▸ Stored data entries
[Start of Attachment]

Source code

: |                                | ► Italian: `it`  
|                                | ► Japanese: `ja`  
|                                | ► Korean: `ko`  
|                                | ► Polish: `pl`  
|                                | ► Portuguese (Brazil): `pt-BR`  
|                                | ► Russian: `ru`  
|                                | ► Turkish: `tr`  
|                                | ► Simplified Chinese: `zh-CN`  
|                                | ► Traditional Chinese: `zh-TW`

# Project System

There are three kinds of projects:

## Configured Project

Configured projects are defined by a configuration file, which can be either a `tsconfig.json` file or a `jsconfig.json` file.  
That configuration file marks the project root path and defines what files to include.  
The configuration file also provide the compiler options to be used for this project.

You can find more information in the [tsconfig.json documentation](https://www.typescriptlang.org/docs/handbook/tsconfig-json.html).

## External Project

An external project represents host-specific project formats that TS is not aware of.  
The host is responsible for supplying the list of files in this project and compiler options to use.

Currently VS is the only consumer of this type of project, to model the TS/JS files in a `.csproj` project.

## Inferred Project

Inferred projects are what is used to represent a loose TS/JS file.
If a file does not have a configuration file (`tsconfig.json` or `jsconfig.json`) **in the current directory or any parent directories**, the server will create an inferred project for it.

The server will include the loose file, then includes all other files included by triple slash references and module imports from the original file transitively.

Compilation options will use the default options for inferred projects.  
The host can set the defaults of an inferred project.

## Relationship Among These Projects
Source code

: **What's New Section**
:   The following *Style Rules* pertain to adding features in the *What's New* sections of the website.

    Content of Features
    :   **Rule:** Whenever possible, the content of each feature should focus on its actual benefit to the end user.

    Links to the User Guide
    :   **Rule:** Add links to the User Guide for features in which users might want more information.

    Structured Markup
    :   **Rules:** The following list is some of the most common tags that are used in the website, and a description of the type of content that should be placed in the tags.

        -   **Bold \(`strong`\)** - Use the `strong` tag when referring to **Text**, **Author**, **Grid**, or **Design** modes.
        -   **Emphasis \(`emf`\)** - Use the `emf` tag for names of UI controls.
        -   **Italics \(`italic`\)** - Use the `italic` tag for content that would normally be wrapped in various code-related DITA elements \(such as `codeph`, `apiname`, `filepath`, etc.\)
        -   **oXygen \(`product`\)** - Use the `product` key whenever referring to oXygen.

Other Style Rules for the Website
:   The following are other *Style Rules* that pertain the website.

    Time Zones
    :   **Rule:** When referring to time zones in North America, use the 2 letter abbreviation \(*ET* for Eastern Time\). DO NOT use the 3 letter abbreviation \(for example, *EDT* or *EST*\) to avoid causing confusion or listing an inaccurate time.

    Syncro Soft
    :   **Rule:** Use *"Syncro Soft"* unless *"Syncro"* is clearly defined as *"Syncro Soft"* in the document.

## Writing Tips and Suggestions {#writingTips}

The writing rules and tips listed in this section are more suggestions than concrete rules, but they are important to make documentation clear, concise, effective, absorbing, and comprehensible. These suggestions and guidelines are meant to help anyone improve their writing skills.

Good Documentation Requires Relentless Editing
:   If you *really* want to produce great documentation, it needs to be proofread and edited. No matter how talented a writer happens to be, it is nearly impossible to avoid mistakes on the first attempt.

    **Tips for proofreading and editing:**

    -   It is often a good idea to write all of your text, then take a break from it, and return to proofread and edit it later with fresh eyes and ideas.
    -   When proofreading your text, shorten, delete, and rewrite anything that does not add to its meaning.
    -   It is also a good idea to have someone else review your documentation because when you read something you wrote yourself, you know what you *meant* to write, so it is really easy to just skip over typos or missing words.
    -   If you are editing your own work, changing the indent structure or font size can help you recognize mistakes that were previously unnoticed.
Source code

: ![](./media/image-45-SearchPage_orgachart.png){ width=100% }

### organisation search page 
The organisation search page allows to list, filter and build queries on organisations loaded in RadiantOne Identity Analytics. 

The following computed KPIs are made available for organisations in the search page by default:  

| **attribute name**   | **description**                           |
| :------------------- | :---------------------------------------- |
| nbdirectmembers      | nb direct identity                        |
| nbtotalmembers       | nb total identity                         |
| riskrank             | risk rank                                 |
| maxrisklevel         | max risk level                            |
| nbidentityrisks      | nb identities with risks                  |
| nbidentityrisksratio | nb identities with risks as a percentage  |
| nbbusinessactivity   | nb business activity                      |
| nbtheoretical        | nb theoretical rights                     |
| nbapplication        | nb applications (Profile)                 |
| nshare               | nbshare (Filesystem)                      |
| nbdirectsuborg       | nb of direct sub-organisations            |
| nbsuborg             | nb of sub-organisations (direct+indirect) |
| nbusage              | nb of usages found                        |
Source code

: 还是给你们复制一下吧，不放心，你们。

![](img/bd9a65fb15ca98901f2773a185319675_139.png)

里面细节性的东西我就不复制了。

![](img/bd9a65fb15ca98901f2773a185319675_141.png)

[End of Attachment]

▸ What is needed
Reproduce every line of the entries above with no changes.

▸ Answer space
Source code

: |                                | ► Italian: `it`  
|                                | ► Japanese: `ja`  
|                                | ► Korean: `ko`  
|                                | ► Polish: `pl`  
|                                | ► Portuguese (Brazil): `pt-BR`  
|                                | ► Russian: `ru`  
|                                | ► Turkish: `tr`  
|                                | ► Simplified Chinese: `zh-CN`  
|                                | ► Traditional Chinese: `zh-TW`

# Project System

There are three kinds of projects:

## Configured Project

Configured projects are defined by a configuration file, which can be either a `tsconfig.json` file or a `jsconfig.json` file.  
That configuration file marks the project root path and defines what files to include.  
The configuration file also provide the compiler options to be used for this project.

You can find more information in the [tsconfig.json documentation](https://www.typescriptlang.org/docs/handbook/tsconfig-json.html).

## External Project

An external project represents host-specific project formats that TS is not aware of.  
The host is responsible for supplying the list of files in this project and compiler options to use.

Currently VS is the only consumer of this type of project, to model the TS/JS files in a `.csproj` project.

## Inferred Project

Inferred projects are what is used to represent a loose TS/JS file.
If a file does not have a configuration file (`tsconfig.json` or `jsconfig.json`) **in the current directory or any parent directories**, the server will create an inferred project for it.

The server will include the loose file, then includes all other files included by triple slash references and module imports from the original file transitively.

Compilation options will use the default options for inferred projects.  
The host can set the defaults of an inferred project.

## Relationship Among These Projects
Source code

: **What's New Section**
:   The following *Style Rules* pertain to adding features in the *What's New* sections of the website.

    Content of Features
    :   **Rule:** Whenever possible, the content of each feature should focus on its actual benefit to the end user.

    Links to the User Guide
    :   **Rule:** Add links to the User Guide for features in which users might want more information.

    Structured Markup
    :   **Rules:** The following list is some of the most common tags that are used in the website, and a description of the type of content that should be placed in the tags.

        -   **Bold \(`strong`\)** - Use the `strong` tag when referring to **Text**, **Author**, **Grid**, or **Design** modes.
        -   **Emphasis \(`emf`\)** - Use the `emf` tag for names of UI controls.
        -   **Italics \(`italic`\)** - Use the `italic` tag for content that would normally be wrapped in various code-related DITA elements \(such as `codeph`, `apiname`, `filepath`, etc.\)
        -   **oXygen \(`product`\)** - Use the `product` key whenever referring to oXygen.

Other Style Rules for the Website
:   The following are other *Style Rules* that pertain the website.

    Time Zones
    :   **Rule:** When referring to time zones in North America, use the 2 letter abbreviation \(*ET* for Eastern Time\). DO NOT use the 3 letter abbreviation \(for example, *EDT* or *EST*\) to avoid causing confusion or listing an inaccurate time.

    Syncro Soft
    :   **Rule:** Use *"Syncro Soft"* unless *"Syncro"* is clearly defined as *"Syncro Soft"* in the document.

## Writing Tips and Suggestions {#writingTips}

The writing rules and tips listed in this section are more suggestions than concrete rules, but they are important to make documentation clear, concise, effective, absorbing, and comprehensible. These suggestions and guidelines are meant to help anyone improve their writing skills.

Good Documentation Requires Relentless Editing
:   If you *really* want to produce great documentation, it needs to be proofread and edited. No matter how talented a writer happens to be, it is nearly impossible to avoid mistakes on the first attempt.

    **Tips for proofreading and editing:**

    -   It is often a good idea to write all of your text, then take a break from it, and return to proofread and edit it later with fresh eyes and ideas.
    -   When proofreading your text, shorten, delete, and rewrite anything that does not add to its meaning.
    -   It is also a good idea to have someone else review your documentation because when you read something you wrote yourself, you know what you *meant* to write, so it is really easy to just skip over typos or missing words.
    -   If you are editing your own work, changing the indent structure or font size can help you recognize mistakes that were previously unnoticed.
Source code

: ![](./media/image-45-SearchPage_orgachart.png){ width=100% }

### organisation search page 
The organisation search page allows to list, filter and build queries on organisations loaded in RadiantOne Identity Analytics. 

The following computed KPIs are made available for organisations in the search page by default:  

| **attribute name**   | **description**                           |
| :------------------- | :---------------------------------------- |
| nbdirectmembers      | nb direct identity                        |
| nbtotalmembers       | nb total identity                         |
| riskrank             | risk rank                                 |
| maxrisklevel         | max risk level                            |
| nbidentityrisks      | nb identities with risks                  |
| nbidentityrisksratio | nb identities with risks as a percentage  |
| nbbusinessactivity   | nb business activity                      |
| nbtheoretical        | nb theoretical rights                     |
| nbapplication        | nb applications (Profile)                 |
| nshare               | nbshare (Filesystem)                      |
| nbdirectsuborg       | nb of direct sub-organisations            |
| nbsuborg             | nb of sub-organisations (direct+indirect) |
| nbusage              | nb of usages found                        |
Source code

: 还是给你们复制一下吧，不放心，你们。

![](img/bd9a65fb15ca98901f2773a185319675_139.png)

里面细节性的东西我就不复制了。

![](img/bd9a65fb15ca98901f2773a185319675_141.png)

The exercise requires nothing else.